Passage section start
PrairieCare Medical Group isn’t your ordinary medical practice. The Minnesota organization specializes in behavioral and mental health services, with an emphasis on children and adolescents. It opened its 10th facility in Rochester, Minn. in late
2019, with a design that’s equally unique. A primary emphasis is on providing plentiful natural daylight, which is made evident from the front façade’s extensive glazing. To frame the glazing and add some calming counterpoint to
that elevation’s pattern and color, designers opted for neutral-toned metal flush and relief wall panels installed in a vertical arrangement that echoes the curtain wall’s mullions.
This combination of lightness and solidity was on the minds of the project’s architects from the beginning. “Throughout the design process, one of our challenges was trying to strike the balance between the need for a safe and secure facility
for staff, and providing a warm and welcoming exterior space,” said Seth Behrends, AIA, project architect and senior associate with the Minneapolis office of the building’s design firm, HGA. He added that there really wasn’t a historical
model for the mix of treatment programs PrairieCare planned to run in the building. This, in turn, fostered a collaborative, back-and-forth approach with the client “to provide a custom solution to offer just the right amount of safety and security.”
Passage section end
Tasks to complete:
1/ In the passage about the PrairieCare facility, which firm designed the building?
2/ List every place name mentioned in the passage about the PrairieCare facility.
3/ Write the next part of the passage about the PrairieCare facility, starting after its final sentence.
Extracted records section start
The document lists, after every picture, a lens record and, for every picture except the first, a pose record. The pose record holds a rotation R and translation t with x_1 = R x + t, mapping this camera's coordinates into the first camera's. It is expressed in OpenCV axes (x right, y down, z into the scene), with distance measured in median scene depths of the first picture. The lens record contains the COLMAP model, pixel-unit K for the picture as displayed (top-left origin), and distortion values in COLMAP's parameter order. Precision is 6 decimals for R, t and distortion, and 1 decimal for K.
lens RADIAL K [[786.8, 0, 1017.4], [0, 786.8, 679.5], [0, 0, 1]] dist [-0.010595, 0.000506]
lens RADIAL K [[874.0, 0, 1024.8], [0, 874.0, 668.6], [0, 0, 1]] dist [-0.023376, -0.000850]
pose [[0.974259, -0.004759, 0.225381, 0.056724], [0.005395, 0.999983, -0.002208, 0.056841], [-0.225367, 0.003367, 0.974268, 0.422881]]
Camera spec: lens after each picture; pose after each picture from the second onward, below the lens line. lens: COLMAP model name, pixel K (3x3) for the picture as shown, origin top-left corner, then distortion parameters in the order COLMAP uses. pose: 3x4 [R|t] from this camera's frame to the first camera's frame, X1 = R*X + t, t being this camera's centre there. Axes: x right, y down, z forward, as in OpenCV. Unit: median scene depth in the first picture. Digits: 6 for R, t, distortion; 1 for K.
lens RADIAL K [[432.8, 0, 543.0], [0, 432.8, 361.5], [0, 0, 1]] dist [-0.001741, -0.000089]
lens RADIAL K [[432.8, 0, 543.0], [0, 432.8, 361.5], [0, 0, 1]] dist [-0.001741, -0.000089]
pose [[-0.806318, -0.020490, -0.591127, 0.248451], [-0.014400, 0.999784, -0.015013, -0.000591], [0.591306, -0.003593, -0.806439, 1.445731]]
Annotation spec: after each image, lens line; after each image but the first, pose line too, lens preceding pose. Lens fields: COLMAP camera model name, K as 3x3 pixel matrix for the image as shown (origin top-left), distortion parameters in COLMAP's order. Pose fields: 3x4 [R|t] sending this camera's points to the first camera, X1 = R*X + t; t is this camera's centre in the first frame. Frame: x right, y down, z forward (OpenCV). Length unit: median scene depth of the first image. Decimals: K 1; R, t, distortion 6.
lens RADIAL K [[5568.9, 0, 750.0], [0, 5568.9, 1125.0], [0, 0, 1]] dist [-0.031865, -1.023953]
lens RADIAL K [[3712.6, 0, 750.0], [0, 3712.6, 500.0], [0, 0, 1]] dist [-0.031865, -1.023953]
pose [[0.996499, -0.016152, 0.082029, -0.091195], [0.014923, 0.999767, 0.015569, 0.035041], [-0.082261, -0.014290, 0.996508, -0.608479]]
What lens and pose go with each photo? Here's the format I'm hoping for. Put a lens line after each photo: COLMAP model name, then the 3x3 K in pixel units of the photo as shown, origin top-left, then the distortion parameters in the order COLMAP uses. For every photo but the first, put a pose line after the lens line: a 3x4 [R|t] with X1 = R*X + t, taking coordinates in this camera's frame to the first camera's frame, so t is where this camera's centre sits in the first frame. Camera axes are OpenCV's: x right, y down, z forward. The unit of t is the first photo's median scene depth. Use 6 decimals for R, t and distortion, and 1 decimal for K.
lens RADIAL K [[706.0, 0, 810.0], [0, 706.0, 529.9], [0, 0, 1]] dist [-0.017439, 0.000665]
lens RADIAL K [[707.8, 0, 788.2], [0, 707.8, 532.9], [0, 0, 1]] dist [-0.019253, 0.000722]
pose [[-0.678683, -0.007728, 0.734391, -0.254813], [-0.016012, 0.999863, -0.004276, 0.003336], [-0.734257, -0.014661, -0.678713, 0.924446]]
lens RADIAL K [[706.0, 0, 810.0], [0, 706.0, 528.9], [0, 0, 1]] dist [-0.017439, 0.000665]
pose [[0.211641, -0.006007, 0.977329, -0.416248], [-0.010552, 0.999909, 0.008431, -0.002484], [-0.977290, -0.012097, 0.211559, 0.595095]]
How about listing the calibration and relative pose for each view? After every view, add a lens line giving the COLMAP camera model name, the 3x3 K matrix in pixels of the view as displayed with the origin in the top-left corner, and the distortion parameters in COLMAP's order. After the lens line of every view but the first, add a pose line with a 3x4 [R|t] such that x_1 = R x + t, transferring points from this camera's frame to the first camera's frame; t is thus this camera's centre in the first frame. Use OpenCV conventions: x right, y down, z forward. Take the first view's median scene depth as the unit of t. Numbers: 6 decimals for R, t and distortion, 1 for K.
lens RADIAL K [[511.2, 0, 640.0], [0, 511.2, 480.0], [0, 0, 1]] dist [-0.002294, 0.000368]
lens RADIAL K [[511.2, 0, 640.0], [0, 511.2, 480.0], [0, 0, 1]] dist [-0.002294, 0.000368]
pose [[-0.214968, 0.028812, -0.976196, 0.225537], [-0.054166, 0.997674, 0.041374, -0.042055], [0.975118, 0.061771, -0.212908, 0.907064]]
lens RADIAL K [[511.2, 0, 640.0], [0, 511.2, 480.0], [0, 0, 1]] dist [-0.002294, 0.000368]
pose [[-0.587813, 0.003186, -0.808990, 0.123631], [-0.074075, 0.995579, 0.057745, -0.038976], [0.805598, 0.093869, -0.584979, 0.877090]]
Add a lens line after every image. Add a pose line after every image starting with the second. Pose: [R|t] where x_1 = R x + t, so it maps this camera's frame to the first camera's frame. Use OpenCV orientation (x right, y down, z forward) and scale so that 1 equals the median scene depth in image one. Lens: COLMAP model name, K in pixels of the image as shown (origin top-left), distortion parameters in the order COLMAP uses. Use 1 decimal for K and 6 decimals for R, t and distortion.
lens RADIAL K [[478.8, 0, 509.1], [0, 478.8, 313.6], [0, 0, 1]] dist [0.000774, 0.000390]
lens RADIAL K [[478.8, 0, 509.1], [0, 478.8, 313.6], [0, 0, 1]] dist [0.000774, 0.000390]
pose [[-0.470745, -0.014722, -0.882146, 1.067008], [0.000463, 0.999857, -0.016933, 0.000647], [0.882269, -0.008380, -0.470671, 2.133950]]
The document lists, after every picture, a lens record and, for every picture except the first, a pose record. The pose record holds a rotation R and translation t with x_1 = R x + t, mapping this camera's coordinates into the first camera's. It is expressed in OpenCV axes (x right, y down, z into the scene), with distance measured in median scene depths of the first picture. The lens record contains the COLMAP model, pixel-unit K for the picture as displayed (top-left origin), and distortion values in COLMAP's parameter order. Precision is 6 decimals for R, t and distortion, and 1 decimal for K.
Extracted records section end
Answers:
1/ HGA

2/ Minnesota, Rochester, Minneapolis

3/
The vertical metal panels are paired with horizontal courses of woodgrain-patterned aluminum panels in a bright terra cotta finish to highlight the two front entrances, with fiber cement panels, also installed horizontally, in a mixed pattern of neutral
grays and creams between the two doorways. “We wanted to give the impression of a contemporary, warm, welcoming facility – that it wasn’t a building trapped in a historic typology,” Behrends said.
For the vertical panels, HGA opted for Petersen’s Flush
and Reveal Wall Panels, in both 7- and 11-in. widths. The .032-gauge aluminum panels were installed in a double-height arrangement and feature a Weathered Zinc finish. This variety was intended to add visual depth and eliminate any feeling of flatness
“We ran through a series of studies looking at different ways to deploy the different widths and how those patterns would transfer from the top portion and bottom portion,” Behrends said, explaining how the final pattern came to be. “Ultimately,
we landed on a repeat that appeared to be random but could be communicated to the installers. We were able to give them a sample that could be repeated.”
Behrends said his team worked through some of the design details in-house and then ran them past both Petersen’s experts and the installation pros with Burnsville, Minn.-based Innovative Building Concepts. “We had a couple rounds of shop drawing
reviews to be comfortable with the width and edges of the two profiles,” he said, noting the collegial effort that prevailed during the project. “Throughout, all parties involved were on a very tight timeframe. It was a very positive,
collaborative process, with the contractors and subs and companies like Petersen.”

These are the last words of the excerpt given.